The general pattern here is: an audience has big reasons to affiliate with speakers, but prefers to pretend those speakers are experts on something, and they are just listening to learn about that thing. This is especially true on social topics. The illusion is exposed by facts like speakers not being chosen for knowing the most about a subject discussed, and those speakers not doing much homework. But enough audience members are ignorant of these facts to provide a sufficient fig leaf of cover to the others.
This same general pattern repeats all through the world of conferences and speeches. We tend to listen to talks and panels full of not just authors, but also generals, judges, politicians, CEOs, rich folks, athletes, and actors. Even when those are not the best informed, or even the most entertaining, speakers on a topic. And academic outlets tend to publish articles and books more for being impressive than for being informative. However, enough people are ignorant of these facts to let audiences pretend that they mainly listen to learn and get information, rather than to affiliate with the statusful.
Added 22Aug: We feel more strongly connected to people when we together visibly affirm our shared norms/values/morals. Which explains why speakers look for excuses to take positions.

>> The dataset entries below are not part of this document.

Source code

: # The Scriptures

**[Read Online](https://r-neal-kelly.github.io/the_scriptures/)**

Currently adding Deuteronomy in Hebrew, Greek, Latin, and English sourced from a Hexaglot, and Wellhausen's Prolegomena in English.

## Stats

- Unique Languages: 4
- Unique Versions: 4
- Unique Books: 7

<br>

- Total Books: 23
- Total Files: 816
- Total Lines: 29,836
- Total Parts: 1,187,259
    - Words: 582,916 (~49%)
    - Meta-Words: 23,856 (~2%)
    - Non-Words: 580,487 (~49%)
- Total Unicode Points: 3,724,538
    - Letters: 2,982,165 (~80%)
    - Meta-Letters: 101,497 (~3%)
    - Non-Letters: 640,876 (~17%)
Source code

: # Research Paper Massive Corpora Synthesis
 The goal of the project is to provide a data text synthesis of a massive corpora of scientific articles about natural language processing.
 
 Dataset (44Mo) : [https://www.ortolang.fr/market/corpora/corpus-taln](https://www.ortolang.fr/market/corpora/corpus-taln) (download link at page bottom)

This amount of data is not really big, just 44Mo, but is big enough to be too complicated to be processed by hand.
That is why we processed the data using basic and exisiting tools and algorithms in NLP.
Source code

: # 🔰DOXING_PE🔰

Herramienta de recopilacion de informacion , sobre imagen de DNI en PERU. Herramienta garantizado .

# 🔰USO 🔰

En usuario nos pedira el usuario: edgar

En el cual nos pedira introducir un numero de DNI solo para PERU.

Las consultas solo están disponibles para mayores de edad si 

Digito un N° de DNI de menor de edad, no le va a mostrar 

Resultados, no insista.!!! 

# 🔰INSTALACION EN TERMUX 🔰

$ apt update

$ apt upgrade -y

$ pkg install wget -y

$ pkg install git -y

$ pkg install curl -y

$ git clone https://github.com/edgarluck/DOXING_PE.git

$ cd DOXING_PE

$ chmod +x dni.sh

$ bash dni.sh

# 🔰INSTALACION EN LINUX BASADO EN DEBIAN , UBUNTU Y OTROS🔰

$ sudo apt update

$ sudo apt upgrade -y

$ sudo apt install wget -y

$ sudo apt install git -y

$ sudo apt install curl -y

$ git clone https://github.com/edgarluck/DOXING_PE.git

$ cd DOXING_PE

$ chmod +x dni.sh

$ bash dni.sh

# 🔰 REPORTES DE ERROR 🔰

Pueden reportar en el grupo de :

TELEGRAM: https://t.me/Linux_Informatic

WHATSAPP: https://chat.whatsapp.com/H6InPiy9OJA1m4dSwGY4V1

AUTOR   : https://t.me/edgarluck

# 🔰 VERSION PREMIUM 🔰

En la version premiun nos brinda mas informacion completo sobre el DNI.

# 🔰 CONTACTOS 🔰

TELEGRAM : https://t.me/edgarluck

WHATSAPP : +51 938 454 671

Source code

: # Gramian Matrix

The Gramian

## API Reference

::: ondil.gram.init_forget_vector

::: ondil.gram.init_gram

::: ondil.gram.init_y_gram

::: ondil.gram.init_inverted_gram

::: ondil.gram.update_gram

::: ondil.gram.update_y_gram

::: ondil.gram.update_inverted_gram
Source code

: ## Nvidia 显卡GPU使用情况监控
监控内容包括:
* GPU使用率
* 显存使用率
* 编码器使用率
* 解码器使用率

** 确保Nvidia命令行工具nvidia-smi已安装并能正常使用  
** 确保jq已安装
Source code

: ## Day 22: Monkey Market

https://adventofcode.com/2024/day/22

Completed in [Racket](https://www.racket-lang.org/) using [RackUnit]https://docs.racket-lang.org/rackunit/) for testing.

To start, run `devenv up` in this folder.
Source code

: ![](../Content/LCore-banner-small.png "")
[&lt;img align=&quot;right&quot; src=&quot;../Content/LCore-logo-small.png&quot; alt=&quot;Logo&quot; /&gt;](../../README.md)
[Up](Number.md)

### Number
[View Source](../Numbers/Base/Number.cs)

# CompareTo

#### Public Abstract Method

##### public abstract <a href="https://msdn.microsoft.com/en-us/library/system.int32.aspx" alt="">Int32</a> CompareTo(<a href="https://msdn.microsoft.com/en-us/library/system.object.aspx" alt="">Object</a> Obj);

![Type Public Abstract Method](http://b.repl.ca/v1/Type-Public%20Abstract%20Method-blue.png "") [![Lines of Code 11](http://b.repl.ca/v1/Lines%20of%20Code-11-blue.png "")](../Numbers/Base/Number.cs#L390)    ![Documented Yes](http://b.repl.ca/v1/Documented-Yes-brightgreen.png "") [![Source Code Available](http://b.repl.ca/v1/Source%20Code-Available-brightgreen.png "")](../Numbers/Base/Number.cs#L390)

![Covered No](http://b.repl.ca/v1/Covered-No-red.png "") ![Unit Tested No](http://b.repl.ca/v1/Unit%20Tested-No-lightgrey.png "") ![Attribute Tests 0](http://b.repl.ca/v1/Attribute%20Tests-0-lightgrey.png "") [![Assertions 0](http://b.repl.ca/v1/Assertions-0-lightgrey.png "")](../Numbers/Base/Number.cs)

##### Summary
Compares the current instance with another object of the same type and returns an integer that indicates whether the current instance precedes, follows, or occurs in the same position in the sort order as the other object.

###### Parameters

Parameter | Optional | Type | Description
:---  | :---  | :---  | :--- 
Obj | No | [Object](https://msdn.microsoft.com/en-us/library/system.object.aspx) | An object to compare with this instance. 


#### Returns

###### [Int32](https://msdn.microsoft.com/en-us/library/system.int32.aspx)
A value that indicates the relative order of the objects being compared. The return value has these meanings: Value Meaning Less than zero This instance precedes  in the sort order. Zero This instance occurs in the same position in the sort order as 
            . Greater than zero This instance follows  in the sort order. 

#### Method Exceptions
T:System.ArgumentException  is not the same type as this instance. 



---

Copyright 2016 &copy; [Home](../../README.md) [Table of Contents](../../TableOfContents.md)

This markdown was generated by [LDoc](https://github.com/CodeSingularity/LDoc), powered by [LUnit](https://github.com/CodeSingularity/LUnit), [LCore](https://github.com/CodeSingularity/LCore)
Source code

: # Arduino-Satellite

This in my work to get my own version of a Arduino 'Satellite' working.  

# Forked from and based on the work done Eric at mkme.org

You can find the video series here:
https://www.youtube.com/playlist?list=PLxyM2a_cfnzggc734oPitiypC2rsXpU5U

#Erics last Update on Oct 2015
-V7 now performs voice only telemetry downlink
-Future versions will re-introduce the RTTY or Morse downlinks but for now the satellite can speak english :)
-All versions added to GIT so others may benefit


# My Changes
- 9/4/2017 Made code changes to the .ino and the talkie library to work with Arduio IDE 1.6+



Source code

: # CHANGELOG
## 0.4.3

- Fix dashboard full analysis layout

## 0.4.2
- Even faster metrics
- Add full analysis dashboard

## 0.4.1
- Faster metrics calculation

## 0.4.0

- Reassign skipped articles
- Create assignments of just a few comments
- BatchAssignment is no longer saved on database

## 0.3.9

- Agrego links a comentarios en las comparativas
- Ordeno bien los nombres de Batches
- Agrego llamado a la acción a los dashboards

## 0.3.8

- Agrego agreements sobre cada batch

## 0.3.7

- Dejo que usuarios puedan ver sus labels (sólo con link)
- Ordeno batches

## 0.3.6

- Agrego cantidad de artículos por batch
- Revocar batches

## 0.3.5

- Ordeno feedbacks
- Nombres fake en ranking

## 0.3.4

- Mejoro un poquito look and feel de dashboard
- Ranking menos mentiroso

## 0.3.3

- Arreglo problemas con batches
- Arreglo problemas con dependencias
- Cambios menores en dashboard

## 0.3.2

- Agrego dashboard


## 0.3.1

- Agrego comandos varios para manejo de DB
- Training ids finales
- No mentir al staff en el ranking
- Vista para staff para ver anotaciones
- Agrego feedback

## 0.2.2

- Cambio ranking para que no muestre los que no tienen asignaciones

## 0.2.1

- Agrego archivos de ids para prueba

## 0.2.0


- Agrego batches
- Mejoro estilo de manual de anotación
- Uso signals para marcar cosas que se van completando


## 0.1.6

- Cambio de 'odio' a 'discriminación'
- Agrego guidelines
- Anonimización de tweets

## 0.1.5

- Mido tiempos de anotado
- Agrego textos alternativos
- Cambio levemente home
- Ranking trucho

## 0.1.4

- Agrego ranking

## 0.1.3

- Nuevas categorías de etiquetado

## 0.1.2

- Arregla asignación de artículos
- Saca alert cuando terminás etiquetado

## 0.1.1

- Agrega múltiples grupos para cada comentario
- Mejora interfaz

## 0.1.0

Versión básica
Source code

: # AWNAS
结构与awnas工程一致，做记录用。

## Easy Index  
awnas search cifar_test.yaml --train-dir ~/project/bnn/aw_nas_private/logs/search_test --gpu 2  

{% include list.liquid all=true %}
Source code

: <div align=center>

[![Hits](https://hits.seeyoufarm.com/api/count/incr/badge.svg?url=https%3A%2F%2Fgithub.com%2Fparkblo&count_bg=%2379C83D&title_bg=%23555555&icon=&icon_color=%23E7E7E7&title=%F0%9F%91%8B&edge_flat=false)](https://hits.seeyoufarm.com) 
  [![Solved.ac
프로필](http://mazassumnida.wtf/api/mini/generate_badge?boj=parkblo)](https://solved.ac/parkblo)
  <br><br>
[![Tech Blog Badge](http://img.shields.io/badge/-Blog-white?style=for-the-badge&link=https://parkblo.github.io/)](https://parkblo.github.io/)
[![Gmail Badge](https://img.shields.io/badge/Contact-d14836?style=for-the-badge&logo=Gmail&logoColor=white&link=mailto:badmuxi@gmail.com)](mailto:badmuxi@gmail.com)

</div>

Related - http://paulgraham.com/speak...
There does need to be a balance on how much one understands about a particular topic and implications of the interpretation from that understanding. Some times, hard core researchers too make the mistake of communicating findings that is purely based on their interpretation and less on the actual result of their experiments. On the other hand, Jules Verne wrote about Captain Nemo and his submarine in 1870, far before it's time. I am just relaying my fears about interpretations and how thoughtful one must be, whether an expert or not.